There are also several proposals being addressed this session to make changes to the workings of the Florida Public Service Commission (PSC). Both the House and Senate have proposed measures to ban ex parte communication and enforce employment requirements for former PSC Commissioners and staff. However, there are several differences between the two plans – primarily, a provision in the House proposal which would place PSC staff under the direction of the Governor and Cabinet. It is uncertain whether or not this measure will obtain approval by the Senate.


The House’s decision to include a controversial “raid” of the State Transportation Trust Fund has caused a significant amount of debate among lawmakers and private companies throughout the state. The House plan proposes pulling $466 million from the Fund, which pays for transportation and infrastructure projects. Many criticize the move, which could potentially result in thousands of jobs lost in Florida.

In other transportation news, Representative Lake Ray (R-Jacksonville) and Senator Jeremy Ring (D-Margate) have proposed legislation to revamp Florida’s seaport system. The legislation aims to overhaul the state’s permitting process and allow Florida’s 14 public seaports to be more competitive in the international shipping and trade markets.
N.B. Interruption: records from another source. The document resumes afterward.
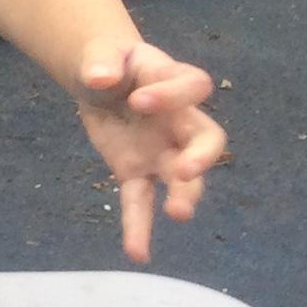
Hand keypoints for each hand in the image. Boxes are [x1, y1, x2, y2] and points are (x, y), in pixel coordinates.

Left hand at [76, 40, 223, 261]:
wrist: (100, 80)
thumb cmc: (110, 62)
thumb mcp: (102, 53)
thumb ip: (102, 62)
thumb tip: (100, 78)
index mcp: (174, 81)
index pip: (192, 86)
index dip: (172, 94)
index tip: (141, 100)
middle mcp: (178, 121)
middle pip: (207, 139)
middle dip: (201, 157)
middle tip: (186, 169)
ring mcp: (162, 150)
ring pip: (183, 178)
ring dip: (185, 195)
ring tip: (178, 214)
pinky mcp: (136, 171)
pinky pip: (141, 202)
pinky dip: (138, 226)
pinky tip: (137, 253)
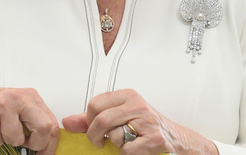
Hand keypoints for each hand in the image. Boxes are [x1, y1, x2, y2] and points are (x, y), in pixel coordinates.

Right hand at [0, 80, 59, 154]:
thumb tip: (45, 148)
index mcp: (29, 96)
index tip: (45, 154)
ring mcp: (2, 105)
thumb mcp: (15, 109)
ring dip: (6, 141)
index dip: (50, 144)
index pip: (51, 123)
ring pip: (16, 139)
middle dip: (35, 144)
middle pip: (43, 128)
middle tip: (23, 145)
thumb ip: (31, 123)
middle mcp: (19, 97)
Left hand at [62, 89, 217, 154]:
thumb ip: (93, 119)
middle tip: (100, 142)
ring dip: (116, 145)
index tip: (94, 128)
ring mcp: (147, 121)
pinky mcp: (154, 139)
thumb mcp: (120, 117)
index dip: (89, 120)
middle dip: (95, 136)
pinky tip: (136, 149)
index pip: (95, 104)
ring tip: (126, 142)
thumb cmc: (147, 128)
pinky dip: (127, 154)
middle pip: (101, 120)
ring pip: (114, 135)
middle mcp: (137, 104)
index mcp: (128, 95)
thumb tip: (68, 121)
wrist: (177, 141)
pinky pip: (126, 150)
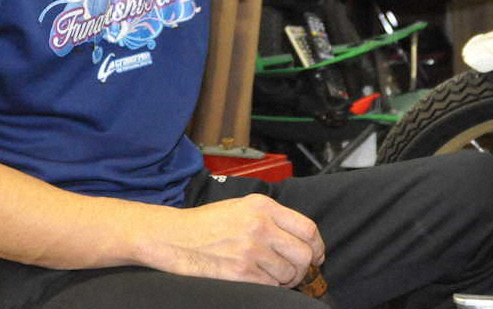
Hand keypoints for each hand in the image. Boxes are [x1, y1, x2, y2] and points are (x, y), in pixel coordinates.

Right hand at [154, 194, 324, 288]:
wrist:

The legislation also seeks to improve funding for seaports in Florida, which would in turn create jobs and boost the state economy. The bills, which have garnered a significant amount of support, are currently moving quickly through both chambers.
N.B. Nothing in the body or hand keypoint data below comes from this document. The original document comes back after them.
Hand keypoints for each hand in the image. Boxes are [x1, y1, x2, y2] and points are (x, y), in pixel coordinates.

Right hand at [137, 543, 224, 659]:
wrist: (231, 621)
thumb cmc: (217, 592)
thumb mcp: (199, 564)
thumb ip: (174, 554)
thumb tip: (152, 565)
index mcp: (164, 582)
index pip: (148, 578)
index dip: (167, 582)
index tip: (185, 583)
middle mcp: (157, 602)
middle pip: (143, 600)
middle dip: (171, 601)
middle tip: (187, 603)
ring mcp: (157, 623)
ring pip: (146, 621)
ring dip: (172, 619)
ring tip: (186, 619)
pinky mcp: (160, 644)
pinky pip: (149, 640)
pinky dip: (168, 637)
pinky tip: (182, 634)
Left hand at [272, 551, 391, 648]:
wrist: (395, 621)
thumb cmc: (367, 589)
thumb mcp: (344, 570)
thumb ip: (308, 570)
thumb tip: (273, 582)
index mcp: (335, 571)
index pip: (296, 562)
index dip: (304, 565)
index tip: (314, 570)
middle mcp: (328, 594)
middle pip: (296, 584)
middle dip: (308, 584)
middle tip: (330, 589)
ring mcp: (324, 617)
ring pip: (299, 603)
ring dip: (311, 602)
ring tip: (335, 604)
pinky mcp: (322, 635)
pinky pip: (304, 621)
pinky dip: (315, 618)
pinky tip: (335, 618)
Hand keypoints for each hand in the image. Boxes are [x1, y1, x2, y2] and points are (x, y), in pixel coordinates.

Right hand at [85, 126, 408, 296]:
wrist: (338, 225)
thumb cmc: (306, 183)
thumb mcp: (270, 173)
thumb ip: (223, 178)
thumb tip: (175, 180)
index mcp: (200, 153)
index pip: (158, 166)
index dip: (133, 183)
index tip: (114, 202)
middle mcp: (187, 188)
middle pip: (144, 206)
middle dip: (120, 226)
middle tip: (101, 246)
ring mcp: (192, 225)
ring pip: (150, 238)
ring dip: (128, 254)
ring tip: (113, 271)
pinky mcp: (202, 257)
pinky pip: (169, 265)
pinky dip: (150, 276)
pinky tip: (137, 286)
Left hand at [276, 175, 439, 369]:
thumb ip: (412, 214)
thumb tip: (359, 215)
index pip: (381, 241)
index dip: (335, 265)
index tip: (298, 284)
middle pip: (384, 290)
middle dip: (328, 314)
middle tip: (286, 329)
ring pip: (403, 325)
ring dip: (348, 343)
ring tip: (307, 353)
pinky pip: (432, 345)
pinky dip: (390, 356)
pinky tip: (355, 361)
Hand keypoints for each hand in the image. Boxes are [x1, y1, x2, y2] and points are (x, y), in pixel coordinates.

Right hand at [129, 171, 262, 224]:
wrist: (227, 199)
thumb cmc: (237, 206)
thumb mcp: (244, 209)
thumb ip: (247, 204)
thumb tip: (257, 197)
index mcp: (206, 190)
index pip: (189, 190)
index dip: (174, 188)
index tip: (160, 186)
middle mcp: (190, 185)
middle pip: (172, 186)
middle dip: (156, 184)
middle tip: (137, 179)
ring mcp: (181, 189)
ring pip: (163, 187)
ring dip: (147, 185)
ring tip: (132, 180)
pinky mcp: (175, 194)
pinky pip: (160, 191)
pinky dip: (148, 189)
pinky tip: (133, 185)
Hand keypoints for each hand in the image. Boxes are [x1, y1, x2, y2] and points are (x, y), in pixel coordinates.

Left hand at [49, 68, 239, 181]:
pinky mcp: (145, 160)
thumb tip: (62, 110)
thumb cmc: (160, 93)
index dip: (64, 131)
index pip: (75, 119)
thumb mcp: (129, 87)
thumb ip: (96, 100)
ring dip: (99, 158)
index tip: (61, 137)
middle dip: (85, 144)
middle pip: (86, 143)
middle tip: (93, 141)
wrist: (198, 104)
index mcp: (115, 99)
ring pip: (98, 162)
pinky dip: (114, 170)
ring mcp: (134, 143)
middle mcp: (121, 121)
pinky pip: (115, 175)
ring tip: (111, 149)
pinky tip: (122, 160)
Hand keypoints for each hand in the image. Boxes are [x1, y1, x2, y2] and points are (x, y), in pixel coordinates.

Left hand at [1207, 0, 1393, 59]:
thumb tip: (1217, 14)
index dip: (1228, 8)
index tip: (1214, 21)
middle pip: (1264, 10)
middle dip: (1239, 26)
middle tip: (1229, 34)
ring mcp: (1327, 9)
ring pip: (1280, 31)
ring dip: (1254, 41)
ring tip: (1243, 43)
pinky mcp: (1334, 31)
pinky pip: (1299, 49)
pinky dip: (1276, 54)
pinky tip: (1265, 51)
Business & Economic Development

Late last month, the Senate passed landmark economic development legislation known as the “Jobs for Florida” bill. The legislation is the product of the Senate’s Select Committee on Florida’s Economy and was backed by the Florida business community. The bill outlines funding for several industries in the state, including $30 million for Space Florida. There was initially some opposition to the proposal due to certain environmental permitting language, which was eventually stripped. The measure has been sent over to the House for consideration.

There is also legislation pertaining to economic development in the House, which provides incentives and tax breaks to Florida businesses and creates Grant programs through the Florida Office of Tourism, Trade and Economic Development (OTTED) for businesses located in economically distressed areas. The House legislation also outlines funding for Space Florida as well as other industries in the state.

Going Forward

The next big step for members will be the conference process, where a final budget for Fiscal Year 2010-2011 will be produced and sent to Governor Crist for approval.

As the legislative session winds down, House and Senate members will continue to move quickly on priority issues in order to get bills passed before sine die on April 30th. It is expected that out of over 2600 bills filed this session, less than 200 will actually pass both chambers and make it to the Governor’s desk.